Pourquoi attribue-t-on des qualités artistiques à un film qui n’en a pas ? Pourquoi faire mine de découvrir une réalité traitée depuis 30 ans par le cinéma et les médias ? Que n’a-t-on pas voulu voir, fondamentalement, dans le film de Ladj Ly ? 
Pour saisir l’objet de la cécité déclenchée par Les misérables, il convient peut-être de se pencher sur le « message » du film, comme aiment à écrire les élèves, c’est-à-dire sur ce que le réalisateur a voulu que l’on en comprenne. Le « message » délivré par Ladj Ly a au moins le mérite de la clarté : la police pratique impunément les « violences » du même nom, la République a disparu (le maire autoproclamé du quartier est un caïd), le salafisme représente la paix et un ordre politico-social en devenir. C’est sur ce dernier élément précisément que chacun s’est aveuglé, ne voyant en Salah le salafiste qu’un archétype de plus, mis par le réalisateur au même niveau que les autres personnages. Or, loin de se moquer de Salah, qui tel maître Yoda pontifie par aphorismes, Ladj Ly le considère comme un sage. La critique a cru trouver dans la dimension caricaturale du personnage une condamnation implicite de l’islamisme. Mais Ladj Ly en l’occurrence ne pratique pas l’humour, comme le confirme l’interview qu’il a donnée à France Inter le 15 mai dernier : « Les islamistes, je ne sais pas si c’est le terme. Les religieux, plutôt. Moi j’habite dans ces quartiers, les religieux ont une place importante. Quand j’entends les médias parler de l’Islam, il y a un décalage total, fou et dangereux. Nous, les religieux qui sont dans le quartier, c’est tout le contraire. Heureusement qu’ils sont là. (…) A la fin du film, le seul qui ne se fait pas maltraiter, c’est Salah le Frère musulman. »
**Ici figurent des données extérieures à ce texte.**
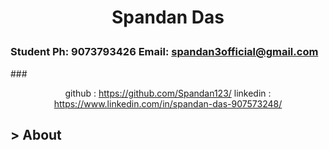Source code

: # <p align="center">Spandan Das</p>

### Student Ph: 9073793426 Email: spandan3official@gmail.com

###<p align= "center"> github : https://github.com/Spandan123/ linkedin : https://www.linkedin.com/in/spandan-das-907573248/</p>

## > About
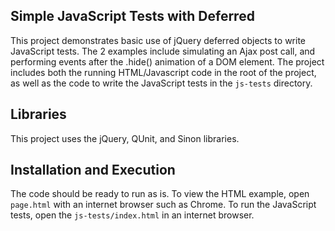 ## Simple JavaScript Tests with Deferred

This project demonstrates basic use of jQuery deferred objects to write JavaScript tests. The 2 examples include simulating an Ajax post call, and performing events after the .hide() animation of a DOM element. The project includes both the running HTML/Javascript code in the root of the project, as well as the code to write the JavaScript tests in the `js-tests` directory.

## Libraries

This project uses the jQuery, QUnit, and Sinon libraries.

## Installation and Execution

The code should be ready to run as is. To view the HTML example, open `page.html` with an internet browser such as Chrome. To run the JavaScript tests, open the `js-tests/index.html` in an internet browser. 
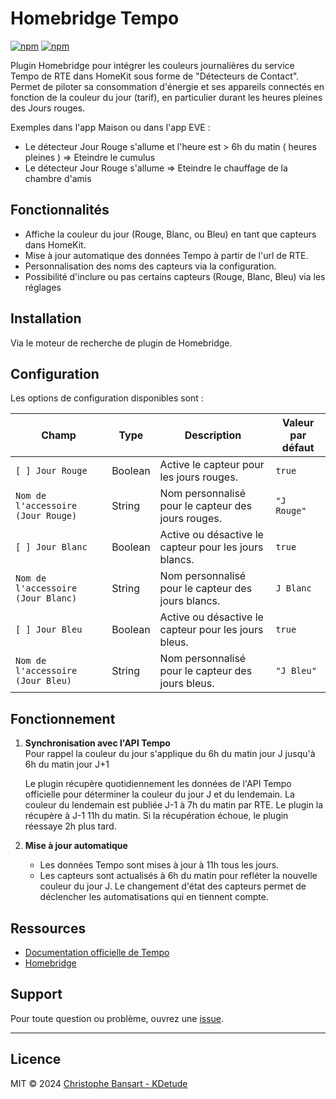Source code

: # Homebridge Tempo

[![npm](https://img.shields.io/npm/v/homebridge-tempo)](https://www.npmjs.com/package/homebridge-tempo)
[![npm](https://img.shields.io/npm/dt/homebridge-tempo)](https://www.npmjs.com/package/homebridge-tempo)

Plugin Homebridge pour intégrer les couleurs journalières du service Tempo de RTE dans HomeKit sous forme de "Détecteurs de Contact". Permet de piloter sa consommation d'énergie et ses appareils connectés en fonction de la couleur du jour (tarif), en particulier durant les heures pleines des Jours rouges.

Exemples dans l'app Maison ou dans l'app EVE :

- Le détecteur Jour Rouge s'allume et l'heure est > 6h du matin ( heures pleines ) => Eteindre le cumulus
- Le détecteur Jour Rouge s'allume => Eteindre le chauffage de la chambre d'amis

## Fonctionnalités

- Affiche la couleur du jour (Rouge, Blanc, ou Bleu) en tant que capteurs dans HomeKit.
- Mise à jour automatique des données Tempo à partir de l'url de RTE.
- Personnalisation des noms des capteurs via la configuration.
- Possibilité d'inclure ou pas certains capteurs (Rouge, Blanc, Bleu) via les réglages

## Installation

Via le moteur de recherche de plugin de Homebridge.

## Configuration

Les options de configuration disponibles sont :

| Champ                              | Type    | Description                                           | Valeur par défaut |
| ---------------------------------- | ------- | ----------------------------------------------------- | ----------------- |
| `[ ] Jour Rouge`                   | Boolean | Active le capteur pour les jours rouges.              | `true`            |
| `Nom de l'accessoire (Jour Rouge)` | String  | Nom personnalisé pour le capteur des jours rouges.    | `"J Rouge"`       |
| `[ ] Jour Blanc`                   | Boolean | Active ou désactive le capteur pour les jours blancs. | `true`            |
| `Nom de l'accessoire (Jour Blanc)` | String  | Nom personnalisé pour le capteur des jours blancs.    | `J Blanc`         |
| `[ ] Jour Bleu`                    | Boolean | Active ou désactive le capteur pour les jours bleus.  | `true`            |
| `Nom de l'accessoire (Jour Bleu)`  | String  | Nom personnalisé pour le capteur des jours bleus.     | `"J Bleu"`        |

## Fonctionnement

1. **Synchronisation avec l'API Tempo**  
   Pour rappel la couleur du jour s'applique du 6h du matin jour J jusqu'à 6h du matin jour J+1

   Le plugin récupère quotidiennement les données de l'API Tempo officielle pour déterminer la couleur du jour J et du lendemain. La couleur du lendemain est publiée J-1 à 7h du matin par RTE. Le plugin la récupère à J-1 11h du matin. Si la récupération échoue, le plugin réessaye 2h plus tard.

2. **Mise à jour automatique**

   - Les données Tempo sont mises à jour à 11h tous les jours.
   - Les capteurs sont actualisés à 6h du matin pour refléter la nouvelle couleur du jour J. Le changement d'état des capteurs permet de déclencher les automatisations qui en tiennent compte.

## Ressources

- [Documentation officielle de Tempo](https://www.services-rte.com/)
- [Homebridge](https://homebridge.io/)

## Support

Pour toute question ou problème, ouvrez une [issue](https://github.com/chrisbansart/homebridge-tempo/issues).

---

## Licence

MIT © 2024 [Christophe Bansart - KDetude](https://github.com/chrisbansart)
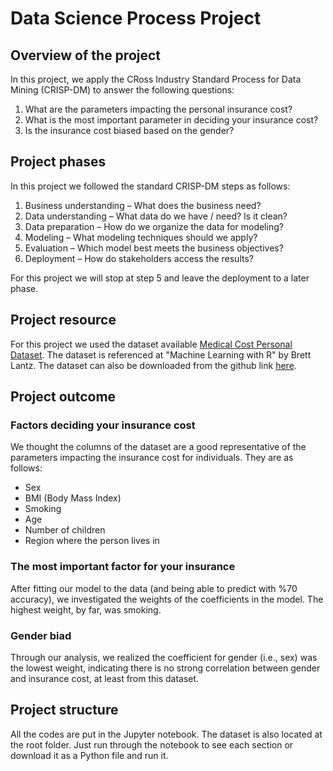 # Data Science Process Project
## Overview of the project
In this project, we apply the CRoss Industry Standard Process for Data Mining (CRISP-DM) to answer the following questions:
1. What are the parameters impacting the personal insurance cost?
2. What is the most important parameter in deciding your insurance cost?
3. Is the insurance cost biased based on the gender?

## Project phases 
In this project we followed the standard CRISP-DM steps as follows:

1. Business understanding – What does the business need?
2. Data understanding – What data do we have / need? Is it clean?
3. Data preparation – How do we organize the data for modeling?
4. Modeling – What modeling techniques should we apply?
5. Evaluation – Which model best meets the business objectives?
6. Deployment – How do stakeholders access the results?

For this project we will stop at step 5 and leave the deployment to a later phase.

## Project resource
For this project we used the dataset available [Medical Cost Personal Dataset](https://www.kaggle.com/mirichoi0218/insurance). The dataset is referenced at "Machine Learning with R" by Brett Lantz. The dataset can also be downloaded from the github link [here](https://github.com/stedy/Machine-Learning-with-R-datasets).

## Project outcome
### Factors deciding your insurance cost
We thought the columns of the dataset are a good representative of the parameters impacting the insurance cost for individuals. They are as follows:
- Sex
- BMI (Body Mass Index)
- Smoking
- Age
- Number of children
- Region where the person lives in

### The most important factor for your insurance
After fitting our model to the data (and being able to predict with %70 accuracy), we investigated the weights of the coefficients in the model. The highest weight, by far, was smoking.

### Gender biad
Through our analysis, we realized the coefficient for gender (i.e., sex) was the lowest weight, indicating there is no strong correlation between gender and insurance cost, at least from this dataset.

## Project structure
All the codes are put in the Jupyter notebook. The dataset is also located at the root folder. Just run through the notebook to see each section or download it as a Python file and run it.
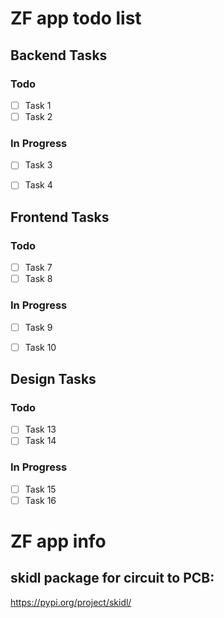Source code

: # ZF app todo list

## Backend Tasks

### Todo

- [ ] Task 1
- [ ] Task 2

### In Progress

- [ ] Task 3
- [ ] Task 4


## Frontend Tasks

### Todo

- [ ] Task 7
- [ ] Task 8

### In Progress

- [ ] Task 9
- [ ] Task 10


## Design Tasks

### Todo

- [ ] Task 13
- [ ] Task 14

### In Progress

- [ ] Task 15
- [ ] Task 16

# ZF app info

## skidl package for circuit to PCB: 
https://pypi.org/project/skidl/

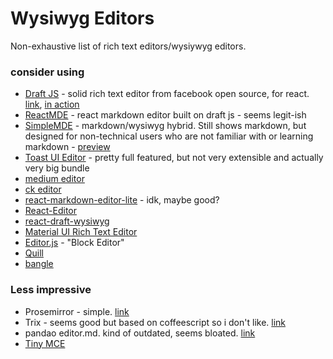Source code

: # Wysiwyg Editors

Non-exhaustive list of rich text editors/wysiywyg editors.

### consider using
* [Draft JS](https://github.com/facebook/draft-js) - solid rich text editor from facebook open source, for react. [link](https://draftjs.org/), [in action](https://github.com/strapi/strapi/blob/master/packages/strapi-plugin-content-manager/admin/src/components/Wysiwyg/index.js)
* [ReactMDE](https://github.com/andrerpena/react-mde) - react markdown editor built on draft js - seems legit-ish
* [SimpleMDE](https://github.com/sparksuite/simplemde-markdown-editor) - markdown/wysiwyg hybrid. Still shows markdown, but designed for non-technical users who are not familiar with or learning markdown - [preview](https://simplemde.com/)
* [Toast UI Editor](https://github.com/nhn/tui.editor) - pretty full featured, but not very extensible and actually very big bundle
* [medium editor](http://yabwe.github.io/medium-editor/)
* [ck editor](https://github.com/ckeditor/ckeditor5)
* [react-markdown-editor-lite](https://github.com/HarryChen0506/react-markdown-editor-lite) - idk, maybe good?
* [React-Editor](https://github.com/fritx/react-editor)
* [react-draft-wysiwyg](https://github.com/jpuri/react-draft-wysiwyg)
* [Material UI Rich Text Editor](https://github.com/niuware/mui-rte)
* [Editor.js](https://editorjs.io/) - "Block Editor"
* [Quill](https://quilljs.com/)
* [bangle](https://bangle.dev/)



### Less impressive
* Prosemirror - simple. [link](https://github.com/ProseMirror/prosemirror)
* Trix - seems good but based on coffeescript so i don't like. [link](https://github.com/basecamp/trix)
* pandao editor.md. kind of outdated, seems bloated. [link](https://github.com/pandao/editor.md)
* [Tiny MCE](https://github.com/tinymce/tinymce)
Nulle ambiguïté dans ce discours du réalisateur, qui expose en toute simplicité ce qu’il faut comprendre de son film : les islamistes, création fantasmée des médias, ne sont en réalité que des « religieux », force de résistance à l’oppression policière, force de justice dans le quartier. Le personnage de Salah incarne la norme morale et politique du salafisme, laquelle constitue, en réalité, un idéal souhaitable aux yeux du réalisateur.
Il n’est sans doute pas anodin que Salah le salafiste soit interprété par Almamy Kanouté, membre de la Brigade Anti-Négrophobie (qui a défilé le 10 novembre « contre l’islamophobie » et dont le porte-parole, Franco Lollia, évoque régulièrement la « neurocolonisation » de l’homme noir par l’homme blanc) et fidèle compagnon de route des indigénistes. Ladj Ly, quoi que l’on pense de son talent de réalisateur et de ses opinions, n’avance pas masqué. Reste à comprendre pourquoi critiques et politiques n’ont pas vu ce qui était si clairement montré.